In traditional systems, software identity is typically represented through static accounts, often referred to as service accounts, which are tightly scoped and explicitly controlled. These service accounts are what allow software running in production to access third-party resources such as APIs and databases.
With agents, this model begins to break down. Static service accounts are no longer sufficient, as agents do not operate under a single identity. They have their own system identity, but also act on behalf of users, dynamically exercising delegated permissions.
This distinction is subtle, but critical. Agents operate across contexts and make decisions over time while using user-level access.
As a result, authorization is no longer evaluated against a single identity. The system must account for both the agent’s identity and the end user’s identity, since the agent is making decisions using the user’s permissions.
The decision-maker and the permission-holder are no longer the same entity. The agent determines what to do, but does so using the user’s permissions.
Why traditional authorization models break for agents
To see why this breaks in practice, consider a simple scenario.

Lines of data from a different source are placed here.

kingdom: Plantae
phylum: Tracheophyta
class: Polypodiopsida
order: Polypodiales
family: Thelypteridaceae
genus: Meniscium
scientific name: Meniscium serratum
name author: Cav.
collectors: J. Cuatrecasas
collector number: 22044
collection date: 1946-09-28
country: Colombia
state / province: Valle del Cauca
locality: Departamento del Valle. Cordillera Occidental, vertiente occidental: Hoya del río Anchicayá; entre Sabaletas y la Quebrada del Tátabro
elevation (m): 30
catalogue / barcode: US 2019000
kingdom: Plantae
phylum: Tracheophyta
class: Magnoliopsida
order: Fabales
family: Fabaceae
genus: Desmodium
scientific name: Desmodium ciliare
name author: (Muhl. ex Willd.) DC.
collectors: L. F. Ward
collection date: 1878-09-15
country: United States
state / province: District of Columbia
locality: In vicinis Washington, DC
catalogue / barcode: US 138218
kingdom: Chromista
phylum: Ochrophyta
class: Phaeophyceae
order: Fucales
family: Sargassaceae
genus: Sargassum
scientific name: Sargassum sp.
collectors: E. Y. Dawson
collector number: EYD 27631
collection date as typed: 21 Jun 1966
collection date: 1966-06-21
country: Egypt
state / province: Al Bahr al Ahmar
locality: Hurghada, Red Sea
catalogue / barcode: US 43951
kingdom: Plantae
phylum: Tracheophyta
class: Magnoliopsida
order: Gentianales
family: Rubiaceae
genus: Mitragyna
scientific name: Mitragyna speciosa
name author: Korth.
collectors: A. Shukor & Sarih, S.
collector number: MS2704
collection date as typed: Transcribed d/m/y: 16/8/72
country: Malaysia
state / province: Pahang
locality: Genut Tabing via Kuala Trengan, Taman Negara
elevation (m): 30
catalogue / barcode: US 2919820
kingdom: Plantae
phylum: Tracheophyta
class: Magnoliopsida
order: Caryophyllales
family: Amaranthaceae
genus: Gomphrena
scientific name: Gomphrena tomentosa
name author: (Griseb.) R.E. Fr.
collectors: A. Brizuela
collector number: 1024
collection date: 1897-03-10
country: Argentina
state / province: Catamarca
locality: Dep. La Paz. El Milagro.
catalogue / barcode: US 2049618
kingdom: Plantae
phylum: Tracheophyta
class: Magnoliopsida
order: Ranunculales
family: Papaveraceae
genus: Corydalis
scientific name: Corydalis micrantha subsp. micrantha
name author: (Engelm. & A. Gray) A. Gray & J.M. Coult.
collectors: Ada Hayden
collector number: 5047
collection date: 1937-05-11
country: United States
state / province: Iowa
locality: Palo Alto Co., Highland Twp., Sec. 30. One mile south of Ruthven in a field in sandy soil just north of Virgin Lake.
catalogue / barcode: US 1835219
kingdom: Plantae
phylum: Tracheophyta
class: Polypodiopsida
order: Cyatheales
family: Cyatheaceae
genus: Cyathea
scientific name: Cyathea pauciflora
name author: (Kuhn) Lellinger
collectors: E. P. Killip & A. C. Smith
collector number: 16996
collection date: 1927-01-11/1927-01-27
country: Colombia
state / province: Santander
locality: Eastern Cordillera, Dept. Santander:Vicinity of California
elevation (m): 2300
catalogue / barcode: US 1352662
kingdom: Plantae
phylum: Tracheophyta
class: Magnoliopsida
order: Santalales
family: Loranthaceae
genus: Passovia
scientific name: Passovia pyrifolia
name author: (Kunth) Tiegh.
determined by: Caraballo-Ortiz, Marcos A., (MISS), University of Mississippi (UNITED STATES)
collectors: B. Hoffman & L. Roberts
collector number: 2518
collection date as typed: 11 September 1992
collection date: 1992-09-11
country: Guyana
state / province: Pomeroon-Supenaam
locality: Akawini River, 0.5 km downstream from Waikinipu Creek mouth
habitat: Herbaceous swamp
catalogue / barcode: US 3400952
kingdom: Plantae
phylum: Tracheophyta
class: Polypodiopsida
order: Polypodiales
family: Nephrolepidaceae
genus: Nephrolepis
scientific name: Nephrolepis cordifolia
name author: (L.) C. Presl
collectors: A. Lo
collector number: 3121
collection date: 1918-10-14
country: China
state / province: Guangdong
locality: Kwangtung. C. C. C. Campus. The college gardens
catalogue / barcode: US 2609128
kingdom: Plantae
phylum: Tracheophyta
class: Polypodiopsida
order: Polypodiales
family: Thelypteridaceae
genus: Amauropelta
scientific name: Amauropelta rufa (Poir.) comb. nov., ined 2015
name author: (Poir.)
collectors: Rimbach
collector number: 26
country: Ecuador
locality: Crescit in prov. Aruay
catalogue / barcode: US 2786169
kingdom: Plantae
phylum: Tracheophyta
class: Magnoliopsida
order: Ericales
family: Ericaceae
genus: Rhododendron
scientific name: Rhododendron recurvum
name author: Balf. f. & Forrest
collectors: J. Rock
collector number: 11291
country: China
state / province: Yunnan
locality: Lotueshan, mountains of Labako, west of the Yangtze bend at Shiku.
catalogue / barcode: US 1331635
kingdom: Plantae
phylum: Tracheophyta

An agent is given access to a user’s calendar, email, and internal systems with the goal of “scheduling and coordinating meetings.” In a traditional system, the scope of actions would be tightly defined, with clear boundaries on what can and cannot be done.
In an agentic system, however, the agent is not just executing predefined actions. It is deciding which actions to take based on context, while operating under the user’s identity.
The challenge is not in any individual action. Reading emails, accessing calendars, sending invites, or modifying events are all valid operations within the scope of the task.
The problem emerges from how these actions are combined. Because the agent is continuously deciding what to do next, the sequence, timing, and composition of these actions are not fixed ahead of time. The effective scope of the system emerges during execution rather than being predefined.
In practice, this means an agent could:
access data that was not originally intended to be part of the task
take actions that exceed the user’s expectations
chain together permissions across systems in ways that were never explicitly designed
The issue is not that any individual action is unauthorized, but that the combination of actions leads to outcomes that are difficult to anticipate or constrain.
Traditional authorization models assume that actions and execution paths can be defined ahead of time. Agentic systems violate this assumption.
We are no longer authorizing actions. We are authorizing systems that decide which actions to take.
Implications for authorization in an agentic world
This shift has significant implications for how we design authorization systems in an agentic world. It is no longer sufficient to define permissions as a static set of allowed actions tied to a single identity.
Instead, authorization must account for systems that act over time, make decisions dynamically, and operate under composed identities. This requires new models that can reason about intent, constrain behavior across sequences of actions, and provide stronger guarantees around how delegated authority is used.
The problem is no longer just controlling access, but governing how autonomous systems exercise it.
This is the problem space we are building for at Alter.